Algorithms need a huge amount of training and testing data to function properly and still there are false positives and false negatives – terrorist content that does not get flagged and non-terrorist content that gets banned. The recent example of the messenger Telegram lashing out against Islamists using the service also blocked numerous researchers and experts who are monitoring the scene and gathering Open Source intelligence. Those cases have to be dealt with immediately otherwise crucial hints as to where the scene migrates to get lost. Research has also shown that algorithms can be tricked by simply adding the word “love” to a hate post. The question that must ultimately be asked about the technology is, where are we willing to tolerate mistakes and how tolerant are we?

Not everyone is convinced about blocking unwanted content online, especially when done so by governments. The current US administration finds itself on the same side as some civil rights organisations – united in the concern about free speech online. One argument is that merely deleting content does not prevent the ideas from popping up on other platforms. Another controversial point is that it can be considered censorship. The narrative of unpopular messages being banned by `those at the top` can have counter-effective consequences and work as a recruitment pull-factor for right-wing extremist groups, shared Dr. Sharri Clark a US Government´s Senior Advisor for Cyber and CVE at the Internet Governance Forum in November.

As long as there is no universal regulation, Social Media companies have to define themselves what constitutes illegitimate content online – especially when it comes to blurry concepts of hate speech and fake news. Germany´s Network Enforcement Act which requires social media platforms to delete supposedly illegal content within 24 hours shall be extended and require the platform to pass on details of the account posting the content. The amendment of the 2018 enacted law is a direct consequence of the terror attack in Halle in October 2019. In case of systematic failure to take down the illegal content companies can face up to 50m EUR penalty fees. The intentions of the law are noble; however the execution in its current form can prompt a contraire effect. It can lead to over-reaction from the sides of the companies to delete questionable content in order to avoid paying fines. From a different point of view it allows bigger companies to pay their way out of trouble whereas it can break the neck of smaller ones.

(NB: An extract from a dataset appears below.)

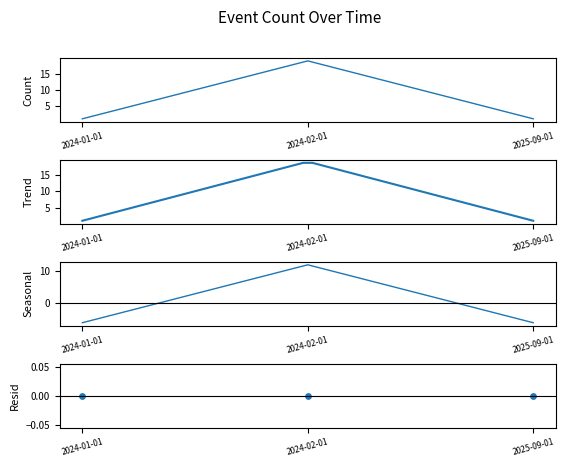

Which has a higher value, 2024-02-01 or 2024-01-01?

2024-02-01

The human brain is insufficient when required to make decisions based on large data sets, multiple conditions and uncertainty – which is in turn a speciality of algorithms. On the other hand, humans surpass technical solutions when there is not enough data. Algorithms are not able to decide whether one single piece of information is terrorist content, but they can do so when faced with large datasets. Machine Learning can help to search for patterns and keywords and organise vast amounts of data, but at some point in the chain, this always requires human analysis. A human can detect the nuances in sarcasm, hate speech and irony, for example. Thus, technical solutions must always be supervised. The danger that something gets lost in translation from the real world into the virtual world is simply too big. Without a doubt, the enabling aspects of the Internet for society shall be enhanced and strengthened and therefore malicious content must be met with determination.